Représentée par Drawing Room (Hambourg).
Katharina Hinsberg, Filet, 2015
© Katharina Hinsberg et Drawing Room, Hamburg / Photo Helge Mundt, Hamburg.
À voir à Drawing Now Art Fair
Du 19 au 22 mai
Carreau du Temple • 4 Rue Eugène Spuller, 75003 Paris.
Cécile Bart : bandes optiques
Née en 1958 à Dijon, vit à Marsannay-la-Côte (Côte-d’Or).
Portrait de Cecile Bart
Photo Anthony Lanneretonne
Ses installations tendent des lamelles ou des écrans de papier translucides et colorés que fait scintiller la lumière en les traversant. Son travail de dessin poursuit de comparables effets chromatiques et prend valeur, comme ici, d’esquisses à ses interventions dans l’espace. Les bandeaux s’entrecroisent et semblent continuer leur route bien au-delà du cadre qui leur est imparti. Cécile Bart, multipliant les interférences (entre l’espace et son motif abstrait, entre les couleurs, les formes et le déplacement du spectateur), crée ainsi un art optique dépouillé de tout effet trop ostentatoire.
Représentée par Gilles Drouault galerie / multiples (Paris).
Cécile Bart, Peinture murale 2 Interferencias (détail), 2013
Courtesy Gilles Drouault galerie/multiples, Paris © Cécile Bart.
À voir à Drawing Now Art Fair
Du 19 au 22 mai
Carreau du Temple • 4 Rue Eugène Spuller, 75003 Paris.

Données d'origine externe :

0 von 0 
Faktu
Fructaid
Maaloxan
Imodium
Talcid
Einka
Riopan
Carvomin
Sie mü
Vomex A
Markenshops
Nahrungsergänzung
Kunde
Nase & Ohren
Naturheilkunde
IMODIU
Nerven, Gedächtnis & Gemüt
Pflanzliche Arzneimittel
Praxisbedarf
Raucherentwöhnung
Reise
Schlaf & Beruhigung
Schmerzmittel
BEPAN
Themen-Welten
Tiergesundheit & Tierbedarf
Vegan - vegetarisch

Emmanuel Béranger : un corps en mouvement
Né en 1997 à Nantes, vit à Poitiers.
Portrait d’Emmanuel Beranger
Photo Lucille Saillant
Le travail bondissant d’Emmanuel Béranger trouve place au Carreau du Temple, dans le cadre d’une exposition intitulée « Hyperdrawing », qui se tient simultanément au Frac Picardie ainsi qu’à la Maison de la culture d’Amiens. Sa commissaire, Joana P.R. Neves, propose, à travers des oeuvres réalisées pendant la durée de l’exposition ou juste avant son vernissage, de mettre en avant le geste performatif à l’oeuvre dans le dessin et les règles qu’il se donne. Emmanuel Béranger fait ainsi dépendre le tracé graphique des mouvements de son corps en extension. Du dessin comme une pratique sportive où la ligne visée, n’est pas la ligne d’arrivée.
Emmanuel Béranger, Saut n°2, 2019–2021
Photo Lucille Saillant
À voir à Drawing Now Art Fair
Du 19 au 22 mai
Carreau du Temple • 4 Rue Eugène Spuller, 75003 Paris.